WHAT YOU WILL DO:
An exact transcription of all the records, free of pictures, is the expected answer.

INPUT MATERIAL:

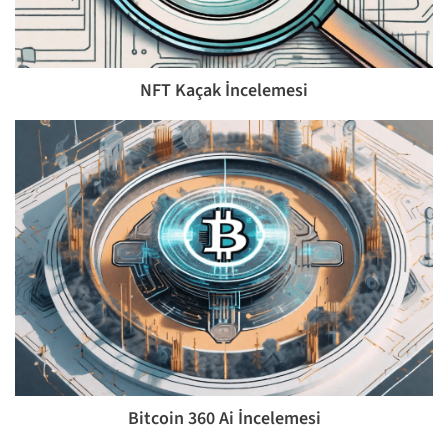
NFT Kaçak İncelemesi
Bitcoin 360 Ai İncelemesi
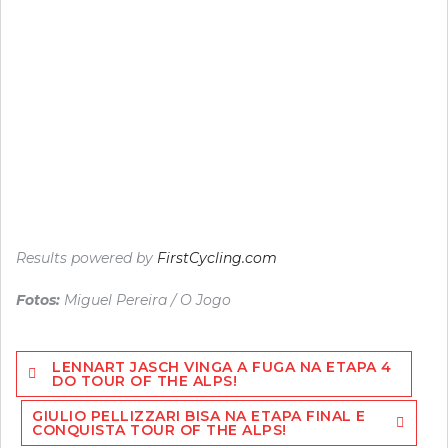
Results powered by
FirstCycling.com
Fotos:
Miguel Pereira / O Jogo
Navegação
LENNART JASCH VINGA A FUGA NA ETAPA 4
de
DO TOUR OF THE ALPS!
artigos
GIULIO PELLIZZARI BISA NA ETAPA FINAL E
CONQUISTA TOUR OF THE ALPS!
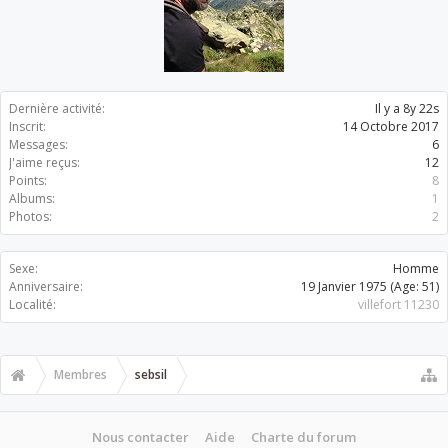
Dernière activité:
Il y a 8y 22s
Inscrit:
14 Octobre 2017
Messages:
6
J'aime reçus:
12
Points:
8
Albums:
1
Photos:
2
Sexe:
Homme
Anniversaire:
19 Janvier 1975
(Age: 51)
Localité:
villefort 11230
Membres
sebsil
Nous contacter
Aide
Charte du forum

PROBLEM SOLUTION:
NFT Kaçak İncelemesi
Bitcoin 360 Ai İncelemesi
Results powered by
FirstCycling.com
Fotos:
Miguel Pereira / O Jogo
Navegação
LENNART JASCH VINGA A FUGA NA ETAPA 4
de
DO TOUR OF THE ALPS!
artigos
GIULIO PELLIZZARI BISA NA ETAPA FINAL E
CONQUISTA TOUR OF THE ALPS!
Dernière activité:
Il y a 8y 22s
Inscrit:
14 Octobre 2017
Messages:
6
J'aime reçus:
12
Points:
8
Albums:
1
Photos:
2
Sexe:
Homme
Anniversaire:
19 Janvier 1975
(Age: 51)
Localité:
villefort 11230
Membres
sebsil
Nous contacter
Aide
Charte du forum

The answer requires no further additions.